Last month, June, was Alzheimer’s and Brain Awareness Month – you may have seen some information about it on social media. I wanted to add to those voices before everyone moved on.
Alzheimer’s is the most common form of dementia, accounting for 60 to 80% of dementia cases, it affects over 5.5 million Americans. Alzheimer’s is one of those diseases that is all to common, most of us either have someone close to us with the disease or know someone whose loved one has Alzheimer’s. It has a huge affect on our nation because it requires caregivers with enormous patience, it lasts a long time, has no cure and is one of the nation’s costliest diseases. It is estimated that it will cost our nation over 300 billion dollars this year and the cost is going up. This cost doesn’t even figure in the cost to society of unpaid caregivers. While the death rate of other diseases has fallen . . . the death rate of heart disease, the most common cause of death, has fallen 11% . . . the death rate from Alzheimer’s has risen 123% between 2000 and 2015. Alzheimer’s impacts us all, personally and financially.
So, you might ask, “why haven’t we found a cure? It is obvious that we should be working day and night on a cure for this disease.” Well, we have, but it has been rough going. Alzheimer’s is a complicated and multifaceted disease. There have been many promising medicines that have been tested and failed, some of the failures coming at the very end of the clinical trials. It has been heartbreaking to those impacted by Alzheimer’s to have hope and then be disappointed.

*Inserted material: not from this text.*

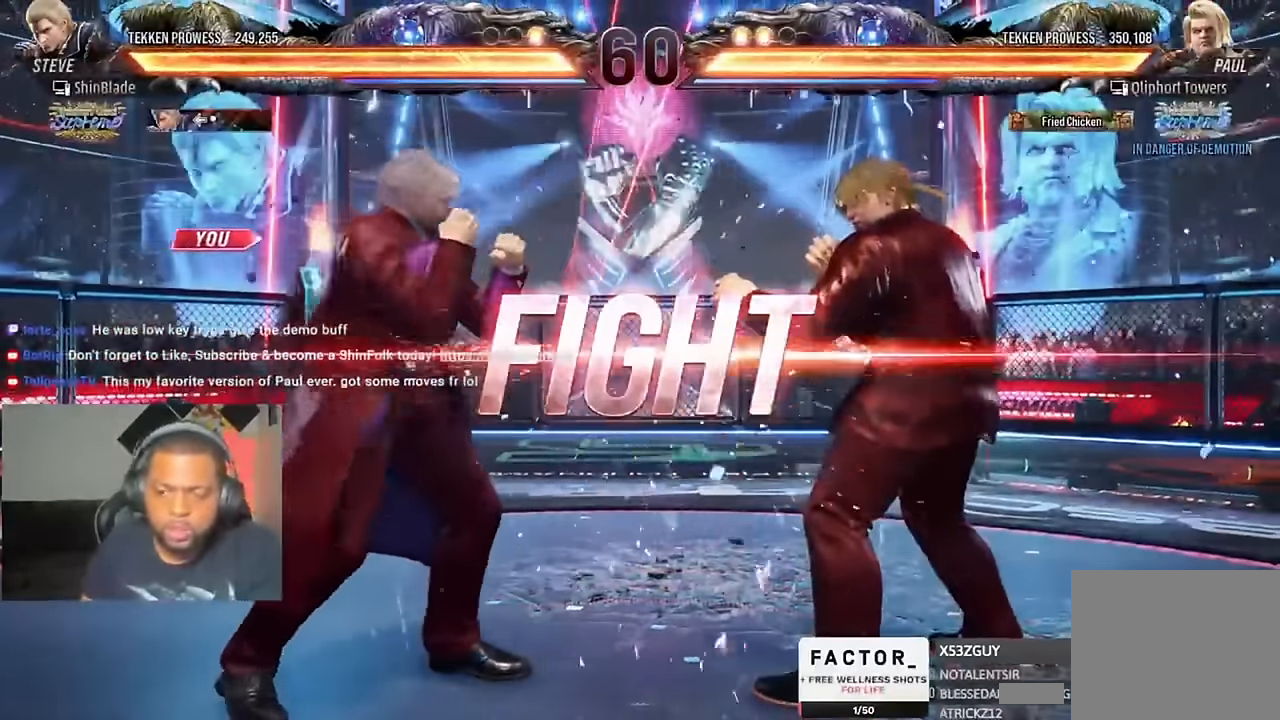
{"buttons": [], "left_stick": "center", "right_stick": "center", "events": [[33, "CIRCLE", "up"], [67, "DPAD_UP", "up"], [100, "DPAD_LEFT", "up"], [233, "DPAD_LEFT", "down"], [233, "DPAD_UP", "down"], [267, "CROSS", "down"], [433, "CROSS", "up"], [433, "DPAD_LEFT", "up"], [433, "DPAD_UP", "up"]]}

Scientists have identified that plaque buildup in the brain seems to be common in those with Alzheimer’s. They have also discovered that a vital brain cell transport system collapses when a certain protein twists into microscopic fibers called tangles. These discoveries have given hints to the cause, but a solution has been elusive. While there have been medicines created that treat some of the symptoms, there is still no cure. But there is hope. Scientists have joined forces by forming the Coalition Against Major Diseases (CAMD), an alliance of pharmaceutical companies, nonprofit foundations and government advisers, that have forged a first-of-its-kind partnership to share data from Alzheimer’s clinical trials. It will take a combined effort like this to tackle this terrible disease.
As a country we need to ensure that our government allows coalitions like this the freedom to pursue a cure for Alzheimer’s. My math says an Alzheimer’s cure could save our nation 3 trillion dollars over 10 years, to say nothing of the impact on the millions of patients and caregivers whose lives are devastated by this disease.
In these times of isolation my sincere thanks goes to those in the Alzheimer’s units throughout the country who have stayed on the front lines, often at the risk of their own health, to care for the millions of Alzheimer’s patients. Find out more about Alzheimer’s and Brain Awareness Month by going to this website. You might also try wearing a nice-looking purple outfit in hopes that someone will ask you about it and you can tell them about Alzheimer’s and the importance of finding a cure.
In the meantime, stay safe and be joyful.